# Shrimp Shell Reduction For Sauces



## Yobenny

I thought I'd share this since the guys here are gulf oriented and can actually get the heads on shrimp needed for this. 
I guess you would technically call this is a shrimp stock reduction using shells to make the stock. Callit what you like, when it gets time to make a sauce for anything with shrimp in it, this stuff launches you straight into the French Quarter. Shrimp and grits, shrimp and pasta, shrimp poboy, flounder stuffing, kicked tartar or cocktail sauce, over steak, baste smoked mullet, the ways to use this stuff is endless.
I use it most to make cream sauces for shrimp and fish.

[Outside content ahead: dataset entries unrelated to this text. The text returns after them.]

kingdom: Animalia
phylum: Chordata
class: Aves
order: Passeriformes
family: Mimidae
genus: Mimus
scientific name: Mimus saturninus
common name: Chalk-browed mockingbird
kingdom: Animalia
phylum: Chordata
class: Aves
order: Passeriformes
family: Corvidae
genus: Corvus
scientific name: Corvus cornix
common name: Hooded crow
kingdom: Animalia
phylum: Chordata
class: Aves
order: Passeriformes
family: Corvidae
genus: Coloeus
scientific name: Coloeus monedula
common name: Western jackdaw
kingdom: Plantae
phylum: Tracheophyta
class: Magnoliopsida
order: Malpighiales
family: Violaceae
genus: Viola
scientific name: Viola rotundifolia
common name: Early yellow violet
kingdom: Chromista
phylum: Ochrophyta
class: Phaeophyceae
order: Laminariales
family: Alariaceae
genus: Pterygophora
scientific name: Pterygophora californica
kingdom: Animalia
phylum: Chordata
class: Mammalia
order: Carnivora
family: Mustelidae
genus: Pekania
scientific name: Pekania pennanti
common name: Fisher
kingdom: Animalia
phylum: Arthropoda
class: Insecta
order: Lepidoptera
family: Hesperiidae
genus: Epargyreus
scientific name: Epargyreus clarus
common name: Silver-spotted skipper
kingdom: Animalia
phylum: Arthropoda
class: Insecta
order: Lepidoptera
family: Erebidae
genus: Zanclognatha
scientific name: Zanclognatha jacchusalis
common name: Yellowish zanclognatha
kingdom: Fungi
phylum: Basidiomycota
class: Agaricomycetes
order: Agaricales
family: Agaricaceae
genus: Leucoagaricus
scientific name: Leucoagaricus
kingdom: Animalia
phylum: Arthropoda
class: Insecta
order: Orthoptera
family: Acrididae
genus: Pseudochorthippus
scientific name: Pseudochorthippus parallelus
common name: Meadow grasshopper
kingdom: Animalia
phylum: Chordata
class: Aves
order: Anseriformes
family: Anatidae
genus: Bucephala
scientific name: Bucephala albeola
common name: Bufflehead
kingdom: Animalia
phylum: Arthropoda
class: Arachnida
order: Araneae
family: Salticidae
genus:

To make this reduction, you need heads on shrimp so you can peel them and use the heads and tail shells to make this. Here is the basic recipe but play with it as you wish.
2 small onions rough chopped
5 cloves garlic rough chopped
3 seeded and cored Jalapeno peppers chopped
2 or 3 large Bay leaves
1 teaspoon black peppercorns
3 lemons quartered
1/3 cup Worcestershire
1 box chicken stock
1/2 cup white wine
Shrimp heads and shells from 2 pounds shrimp
Water to cover

Add all to pot and simmer 45 min to an hour, not any longer the flavors start to waine. Strain it of solids, put in sauce pan and continue simmering until almost all of the liquid is cooked off, being sure to stir it almost constantly at the end so that it doesnt burn. The concentrate that you are left with is robust and powerful, use a little at a time until you see how much flavor it adds. I hope you can use it! I sure do.
I can post a recipe for a cream sauce made with this if anyone is interested.
ENJOY!


----------



## Yobenny

Also if you like making and eating shrimp or seafood gumbo, follow the directions until removing the solids and then start your gumbo with that stock instead of plain water and it will be oh so much better........


----------



## FishWalton

Obviously you are a chef while I'm just a dabbler at cooking so don't have a lot of knowledge. Question: what is the shelf life of this brew and/or can it or should it be frozen for later use.
I'm sure it's best when fresh, but cooking for one there is often too much which and the rest is retained for later use.


----------



## Yobenny

I freeze it now and then but can't tell you shelf life because it never lasts long enough to go bad. I know it will last 3 weeks anyway.


----------



## FishWalton

Thanks for your response. I just dumped about 3 pounds of heads yesterday...drat. 
My shrimp guy made his first drag of the season in the Choctawhatchee Bay last Wednesday night. The catch was medium size shrimp, just right for boiling. 
Next batch I'll give your brew a try and see how it turns out. It sure does sound good.


----------



## Yobenny

Should say that it doesn't smell very appealing when it is in condensed form simply because it is in fact so condensed. So don't let the smell throw you.

Good way to use it:
Make some biscuits
Sautee some spiced shrimp in butter and remove from pan
Add a cup of heavy cream and some spice 
add some of the reduction and stir, add to taste
Simmer until cream thickens slightly, you will see it
stir in several pats of butter, maybe two tablespoons total
add shrimp back into sauce
pour over hot biscuits (or grits, or waffles, toasted french bread, rice or pasta)
ENJOY!


----------



## Hopin4aboat

I buy the nestle water bottle cases from sams and dump the water in pitchers and usually do 6-8 pounds of heads and tails but I run them through a blender about 30 mins in and then strain it with cheese cloth. Stores forever frozen and people always ask what the secret ingredient is.


----------



## FishWalton

Hopin...........what do you use the your head brew for?


----------